ReJO soutient que la police doit rester directement sous la présidence

JAKARTA - RELAWAN Jokowi (ReJO) a soutenu la clarification du chef de la police générale Listyo Sigit Prabowo lors de la réunion d’audience (RDP) de la Commission III de la Chambre des représentants de la République d’Indonésie, qui a insisté sur l’importance de maintenir la position de la police nationale de la Republique d’Indonésie (Polri) sous la direction directe du président de la Republique d’Indonésie.

« L’opinion du chef de la police n’est pas seulement une question de structure institutionnelle, mais concerne l’architecture de l’État, l’éffet de l’application de la loi, la stabilité nationale et la force de leadership du président en tant que chef du gouvernement et chef de l’État », a déclaré le président de ReJO HM Darmizal aux journalistes, mercredi 28 janvier.

ReJO a insisté sur le fait que le placement de la police directement sous le président avait une base constitutionnelle solide, comme le stipule l’article 30, paragraphe 4, de la Constitution de 1945, qui affirme que la police est un instrument de l’État qui protège la sécurité et l’ordre public et applique la loi. La loi n° 2 de 2002 sur la police nationale de la République d’Indonésie, qui indique explicitement que la police est sous la direction du président.

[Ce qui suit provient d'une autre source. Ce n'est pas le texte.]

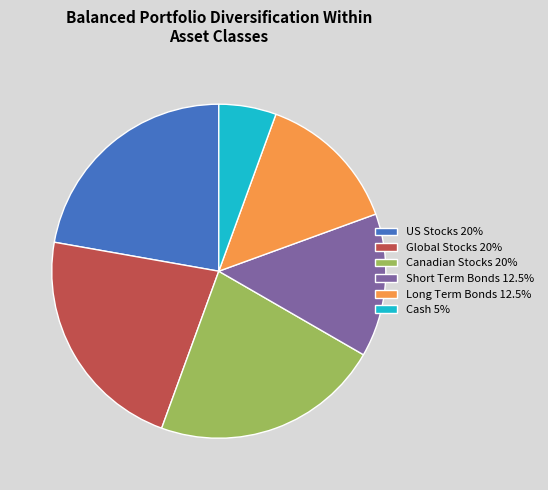

Does Global Stocks 20% account for over 50% of the chart?

No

« Par conséquent, l’idée de placer la police sous le ministère n’a pas d’urgence constitutionnelle, et peut même donner lieu à une nouvelle interprétation contraire à l’esprit de la réforme constitutionnelle post-1998 », a-t-il dit.

ReJO estime que placer la police sous le ministère affaiblit la position du président dans le contrôle des fonctions stratégiques de l’État, en particulier l’application de la loi nationale, la sécurité intérieure, la stabilité politique et sociale.

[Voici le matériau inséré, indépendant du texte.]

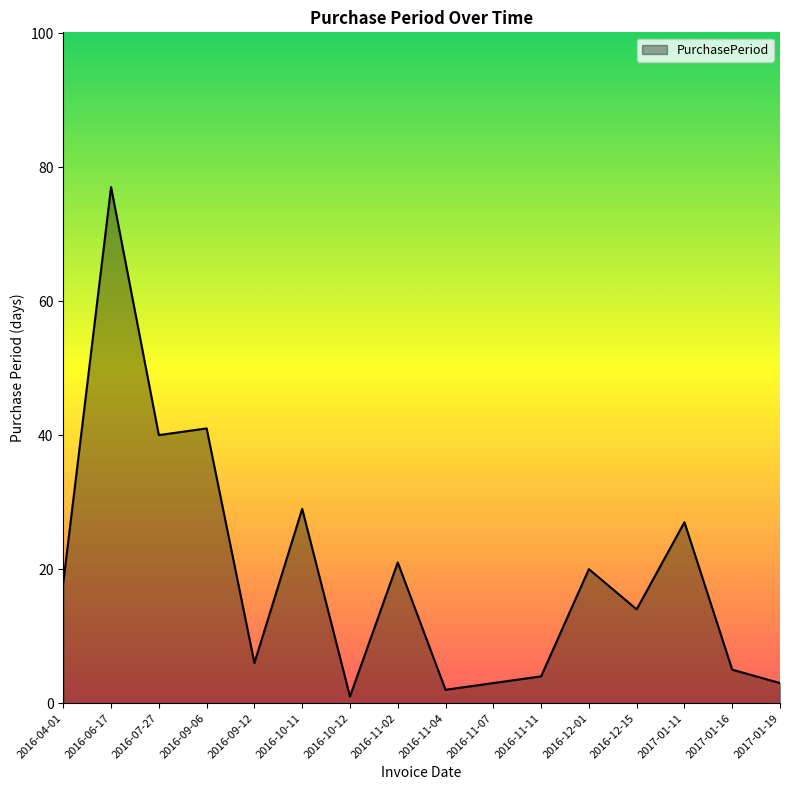

What position from the right is 2016-09-06?

13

« Le président est le titulaire du mandat du peuple directement. Si la police est sous l’échèvé du ministre (qui est un aidé de président), il y a une couche de bureaucratie additionnelle qui peut systématiquement entravér la prise de décisions effectives et rapides, obscurcir la chain de commandement et potentiellement réduire l’accéssibléé directe au président », a déclaré Darmizal.

De même, Darmizal a expliqué que dans des situations de crise nationale, de conflits sociaux, de menaces de terrorisme ou de criminalité transnationale, la rapidité et la clarté du commandement sont essentielles. La structure au dépot du ministeré risque en fait d’entraver la réponse de l’Etat.

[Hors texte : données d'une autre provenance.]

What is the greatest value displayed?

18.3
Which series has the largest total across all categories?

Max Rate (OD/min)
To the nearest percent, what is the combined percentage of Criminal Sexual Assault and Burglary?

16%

« Nous, au Depimnas ReJO, estimons que le placement de la police sous le ministère ouvre la porte à une politisation plus grande de l’application de la loi. Le ministre est un poste politique, tandis que la police doit rester une institution professionnelle, neutre et indépendante », a-t-il affirmé.

Selon Darmizal, l’expérience mondiale montre que les pays avec un système présidentiel solide, comme les États-Unis, la Corée du Sud et la France, placent l’institution de police nationale directement sous le chef exécutif, et non sous un ministre politique particulier.

« Ce modèle a prouvé qu’il permettait de maintenir l’indépendance de l’enquếe, le professionnalisme des fonctionnaires et la confiance du public dans le droit », a-t-il déclaré.

En outre, a-t-il poursuivi, après que l’Indonésie était entŕée dans l’érée de la reforme jusqu’au leadership du président Joko Widodo, la police a subi une transformation majeure en termes de transparence, de responsabilisation, de modernisation du système et d’approche de l’application de la loi basièe sur la justice réstorative.

« ReJO estime que le changement drastique de la structure institutionnelle a le potentiel de perturber la cohérence des réformes en cours et de provoquer des chocs institutionnels inutiles », a-t-il ajouté.

En attendant, le secrétaire général de ReJO M Rahmad a de nouveau insisté sur le fait que la police devait rester directement sous la présidence de la République d'Indonésie.

« Toute tentative susceptible de miner la position du président dans le contrôle de la sécurité et de l’application de la loi doit être réfûtee rationnellement et constitutionnellement », a déclaré Rahmad.

Selon Rahmad, le renforcement de la police devrait se concentrer sur l’amélioration du professionnalisme, de la surveillance et du service public, et non sur des changements structurels non urgents et risquant de fragiliser l’État.